Créer une nouvelle fenêtre ou changer de Scene dans une fenêtre existante va instancier ce contrôleur. Mais à priori nous n'avons aucun moyen de communiquer directement des valeurs à ce contrôleur et donc à la nouvelle fenêtre (ou Scene).
La solution consiste à récupérer l'intance du contrôleur une fois qu'il a été initialisé.
Pour ce faire, il s'agit juste de conserver une référence à l'instance FXMLLoader qui est utilisée:
FXMLLoader loader = new FXMLLoader(getClass()getResource("/package/MaSuperVue.fxml"));
Parent root = loader.load();
Scene scene = new Scene(root);
// Dans cet exemple on créer une nouvelle fenêtre:
Stage stage = new Stage();
MaSuperVueController controller = loader.getController();
controller.SetSuperPropriete("une valeur");
stage.show();
Ici j'ai récupéré directement le contrôleur correspondant au fichier FXML avec son type final (MaSuperVueController en l'occurence) et j'utilise une de ses méthodes pour lui assigner une valeur à une propriété interne.
C'est à ce moment-ci qu'il convient de placer ses bindings avec l'autre contrôleur. Vous pouvez ainsi coupler des éléments qui ne sont pas sur la même fenêtre / Scene et dès lors ne font pas partie du même contrôleur.
Une autre manière de travailler consisterait à conserver des références à des éléments à partager entre différents contrôleurs dans des propriétés statiques. Par exemple dans un Singleton ou dans la classe qui hérite de Application et qui démarre l'application JavaFX.
J'utilise personnellement très souvent un Singleton comme "contexte" dans lequel je sauve la configuration de mon application par exemple.
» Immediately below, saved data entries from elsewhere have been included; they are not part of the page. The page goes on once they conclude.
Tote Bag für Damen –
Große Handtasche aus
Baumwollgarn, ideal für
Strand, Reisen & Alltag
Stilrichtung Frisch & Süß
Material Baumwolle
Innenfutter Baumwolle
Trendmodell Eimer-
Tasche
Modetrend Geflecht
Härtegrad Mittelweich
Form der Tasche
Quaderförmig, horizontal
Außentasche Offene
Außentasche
Attention ce type de pratique rend votre code de contrôleur encore moins réutilisable. Mais franchement le code contrôleur est selon moi de base non-réutilisable.
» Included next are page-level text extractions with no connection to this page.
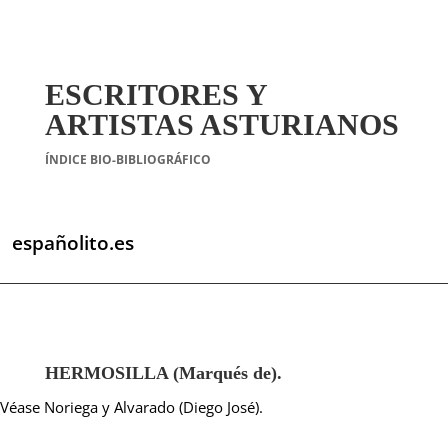
ESCRITORES Y
ARTISTAS ASTURIANOS
ÍNDICE BIO-BIBLIOGRÁFICO
españolito.es
HERMOSILLA (Marqués de).
Véase Noriega y Alvarado (Diego José).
Note sur le support de JavaFX
Bien qu'il existe quelques projets actifs sur javaFX (dont des composants Material Design par exemple) le projet est dans un genre de limbo.
JavaFX n'est pas encore supporté nativement par des JVM comme OpenJDK qui est utilisé par défaut sur la plupart des environnements Linux. Il y a un paquet "OpenJFX" mais arriver à le faire fonctionner correctement avec vos applications n'est pas forcément évident.
Le mieux reste encore d'installer la JVM officielle Oracle qui elle supporte JavaFX nativement.
Tout ça pour dire que si votre projet doit avoir un max de compatibilité, JavaFX n'est peut-être pas un bon choix.
C'est tout?
Je comptais évoquer d'autres "astuces" mais cet article est trop long, comme mon chat. Je l'ai déjà faite celle là je pense.